Roanoke Times Copyright (c) 1995, Landmark Communications, Inc. DATE: WEDNESDAY, February 27, 1991 TAG: 9102270411 SECTION: NATIONAL/INTERNATIONAL PAGE: A-2 EDITION: METRO SOURCE: The New York Times DATELINE: LENGTH: Short
The researchers who conducted the study estimated that as many as 450,000 elderly men and women in nursing homes were severely depressed, but that the condition was undiagnosed in 80 percent of them.
The study, which is being published today in The Journal of the American Medical Association, found that patients who were depressed had a 59 percent greater chance of dying over the year.
"The situation is a tragedy, because three-quarters of the depressed patients in nursing homes can be cured of their depression," said Dr. Barry Rovner, a specialist in geriatric psychiatry at the Johns Hopkins University School of Medicine, who conducted the study.
Earlier studies have found high rates of depression among residents of nursing homes. But this is the first one to track nursing-home patients diagnosed with depression over a period to show the effect on mortality.

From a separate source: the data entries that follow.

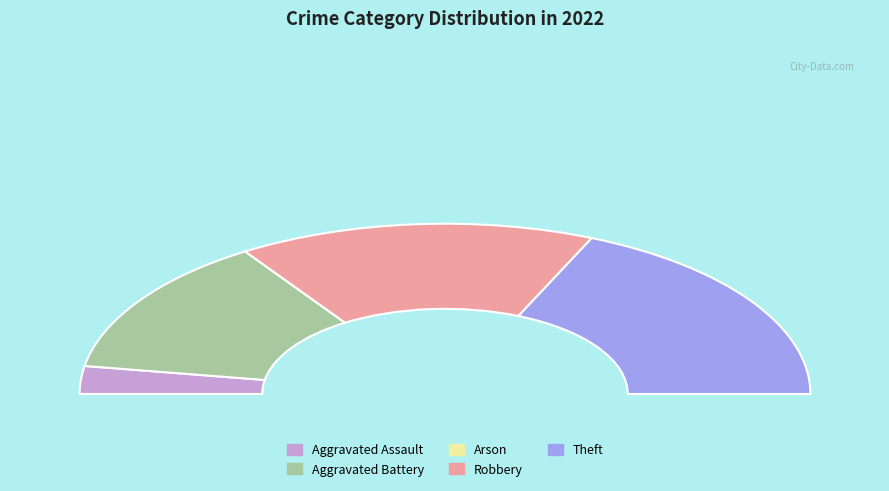

Is the sum of Theft and Aggravated Battery greater than half?

Yes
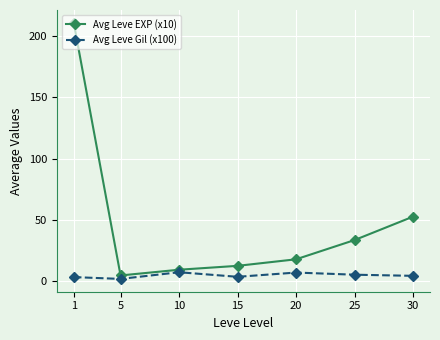

Which series has the largest total across all categories?

Avg Leve EXP (x10)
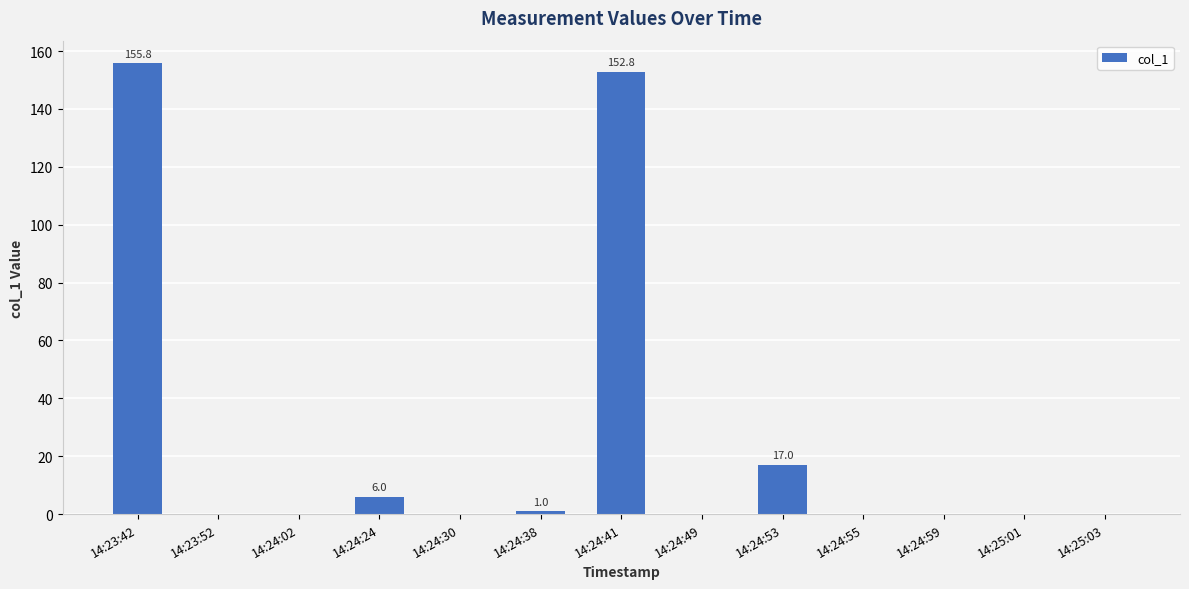

What is the approximate value at 14:24:38?

1.0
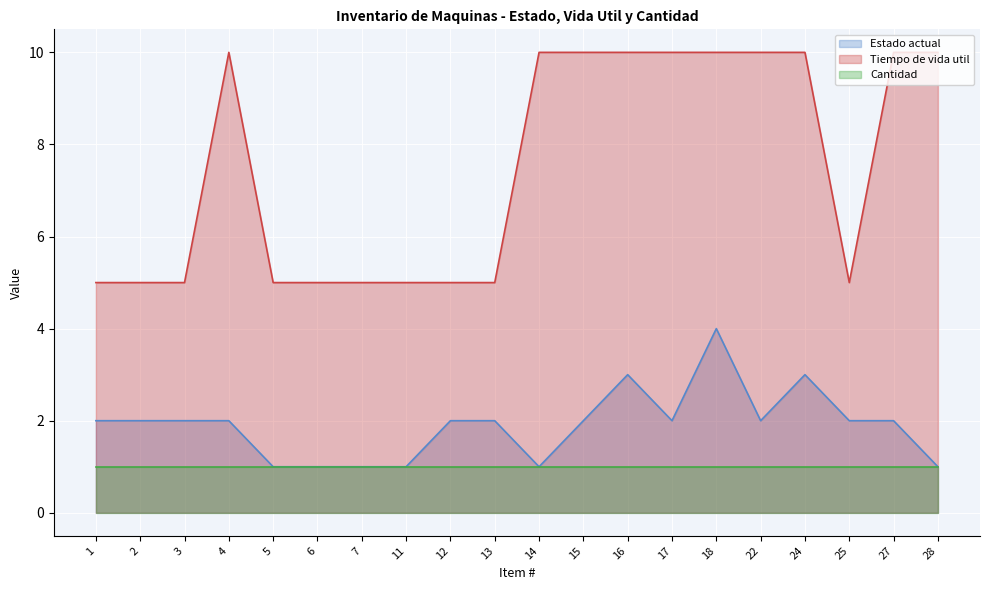

How many interior local valleys does the Tiempo de vida util series have?

1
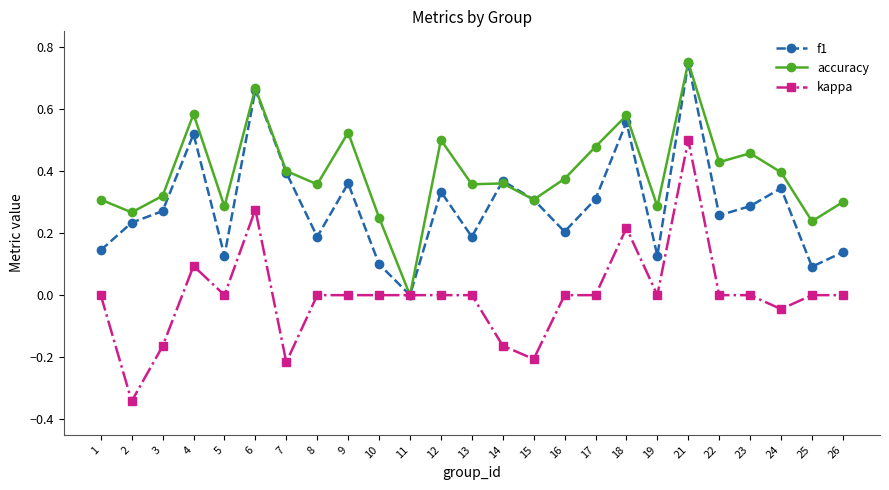

Which series has the largest total across all categories?

accuracy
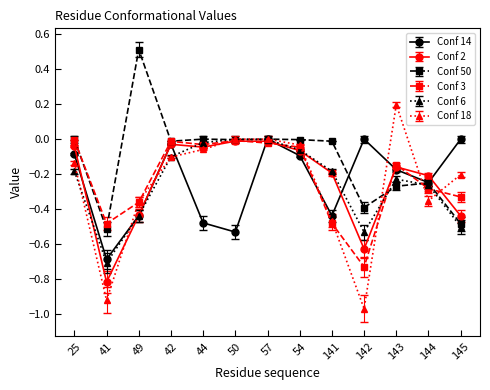

What is the total value across all series at 142?

-3.2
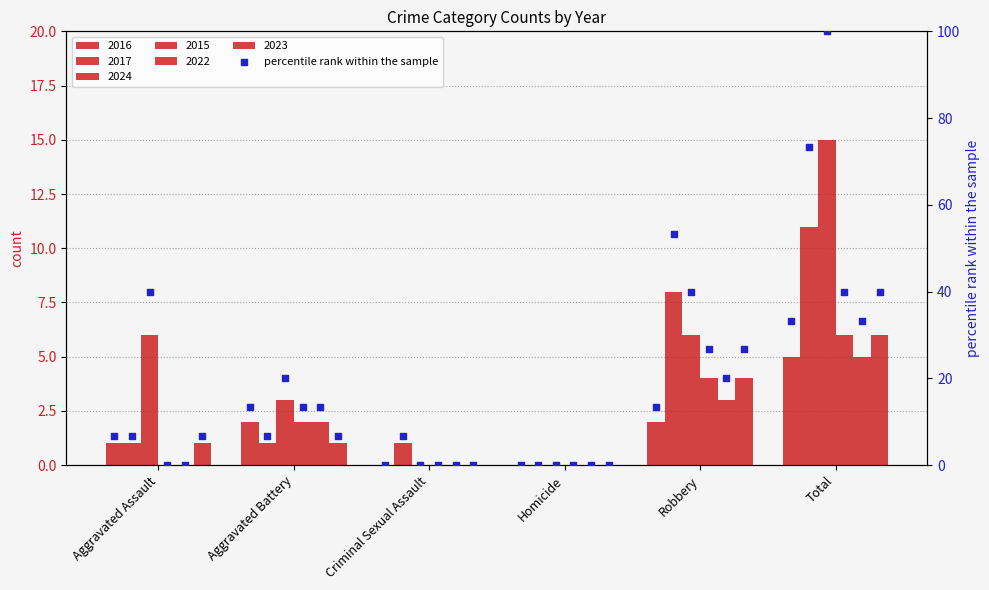

What are all the series names shown in the legend?

2016, 2017, 2024, 2015, 2022, 2023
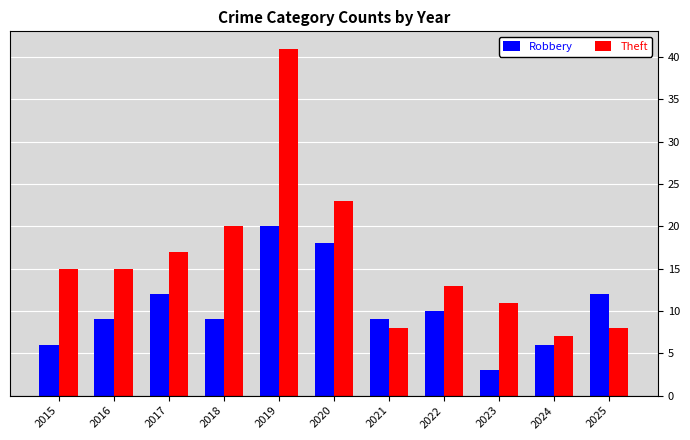

What is the greatest value displayed?

41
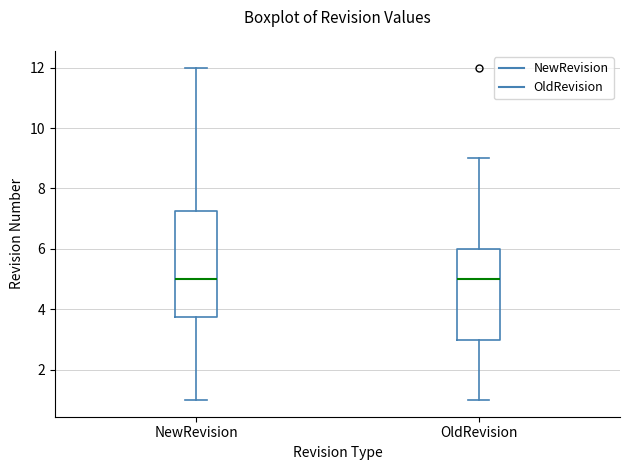

Where does the upper whisker of the box for NewRevision end on the y-axis? The values are not printed on the chart, so give them approximately, as read against the axis.

12.0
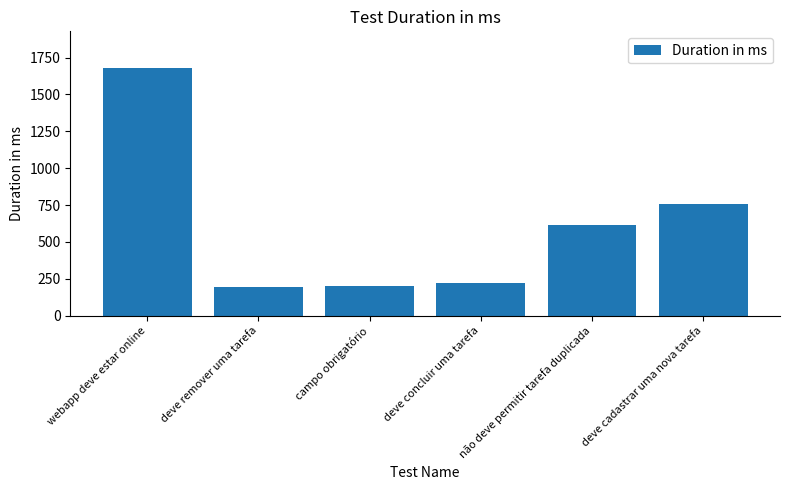

The chart shows a value of 196 at deve remover uma tarefa. True or false?

True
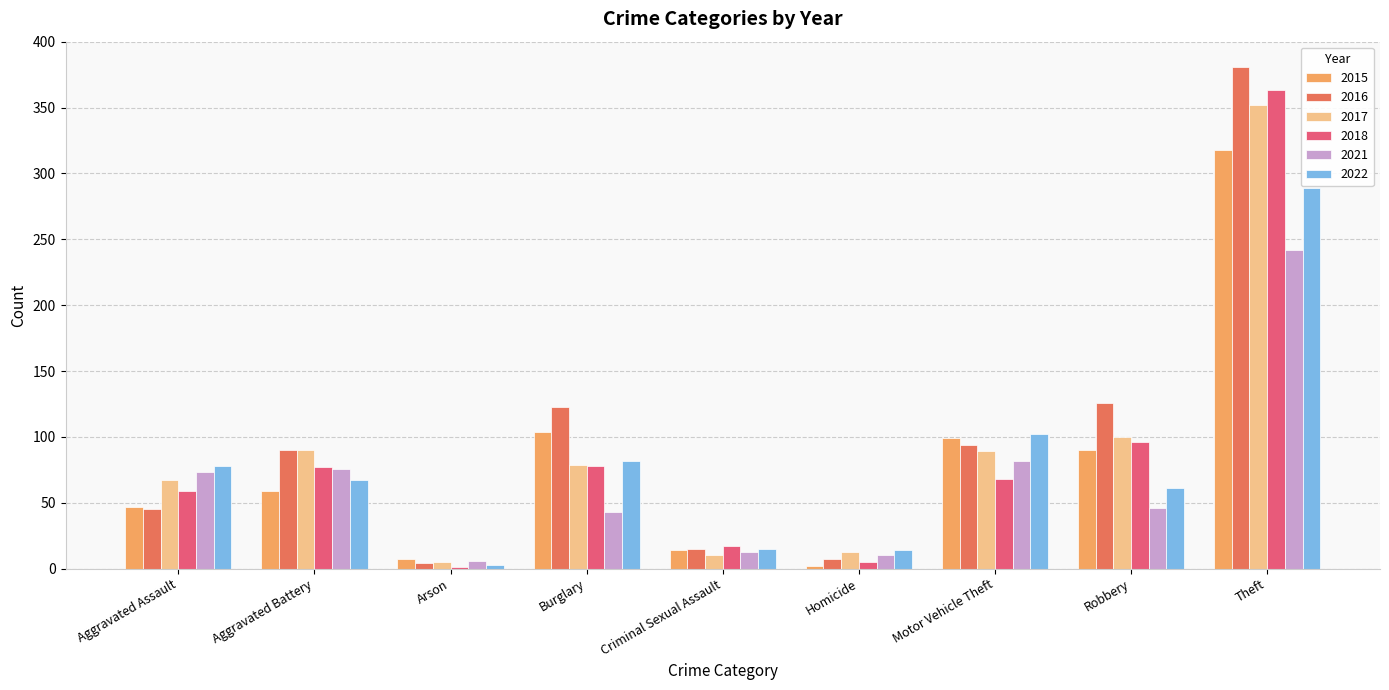

What is the approximate value of 2015 at Aggravated Battery, to the nearest 50?

50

In Rovner's study, 454 patients being admitted to nursing homes in Baltimore were assessed by psychiatrists. Of these, 13 percent had severe depression, and another 18 percent had some symptoms of depression. But physicians at the nursing homes made the diagnosis of depression in only 14 percent of these cases.
In addition, two-thirds of the patients were diagnosed by the research psychiatrists as having dementia, mainly due to Alzheimer's disease.